Хотя сама Сталина не любила, а Тито уважала.
На Савине нет глины, как на боснийских кладбищах. Там можно сидеть, смотреть на море, вдыхать запах сосен, а когда соберешься домой, не надо счищать глину с ботинок. По дороге на кладбище мы с Сенкой садимся передохнуть на террасе "Бельведера", смотрим на море, Сенка курит "югославию", я кубинскую сигару. Молчим, и вдруг Сенка смеется:
- Ну давай же! Скажи наконец, только честно, чей ты человек, может, правда, что о тебе говорят?
- Прямо вот сплю и вижу я стать чьим-то! И страдать за кого-то другого, как этот твой Дапчевич за Сталина.
- Он не мой, а просто человек, достойный уважения.
- Так я о чем: вот пострадаю, и про меня будут говорить - достоен уважения!
- И чего ты все так переворачиваешь, дурень ты эдакий!
- Но, Сенка, нету ведь сейчас достойных персонажей. Хотелось бы и мне сделать чью-нибудь татуировку, как Марадона Фиделя Кастро, да некого.
- Хватит меня дурить, просто скажи, чей ты человек? Соседки говорят: "Твой Эмир, без сомнения, человек Милошевича!", это правда?

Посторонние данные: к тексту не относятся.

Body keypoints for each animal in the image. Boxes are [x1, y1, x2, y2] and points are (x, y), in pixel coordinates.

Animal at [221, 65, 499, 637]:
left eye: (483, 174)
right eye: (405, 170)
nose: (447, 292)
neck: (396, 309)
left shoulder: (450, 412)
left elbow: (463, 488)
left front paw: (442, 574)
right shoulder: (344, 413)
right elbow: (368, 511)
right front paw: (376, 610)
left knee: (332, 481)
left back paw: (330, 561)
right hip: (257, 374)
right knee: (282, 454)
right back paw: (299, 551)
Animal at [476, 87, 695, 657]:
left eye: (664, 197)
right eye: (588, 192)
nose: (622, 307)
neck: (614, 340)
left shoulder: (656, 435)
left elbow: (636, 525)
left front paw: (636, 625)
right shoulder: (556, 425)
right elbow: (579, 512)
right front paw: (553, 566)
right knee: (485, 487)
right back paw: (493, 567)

- Хочешь, скажу тебе честно?
- Хочу, конечно!
- Хотел бы я, Сенка, порадовать тебя, да и себя, и сказать: так и есть! Ведь, когда он пришел к власти, я неправильно определил сторону света.
- Как это так? - спрашивает мама.
- Вляпался я во все это потому, что ввязался в споры о правде, а она была в том, что Запад тогда начал расширяться на Восток, в чем в общем-то ничего нового не было, потому что Восток никогда не расширялся на Запад.
- А что ж тогда не промолчал? Всего-то и надо было, что промолчать.
- А это потому что идиот, - а Сенка рассмеялсь и говорит:
- В политическом смысле? - а я подтверждаю:
- Точно!
- Боже мой, Эмир, а я-то всегда думала, что ты такой разумный!
- Разве что на плече я его не вытатуировал как Марадона. И вдруг появляется его жена, и тут-то у многих открылись глаза. А он, такой, вернулся из Дейтона и начал изображать обычного человека. Фирму "Тимберленд" открыл - хочу, говорит, купить сыну хорошие ботинки!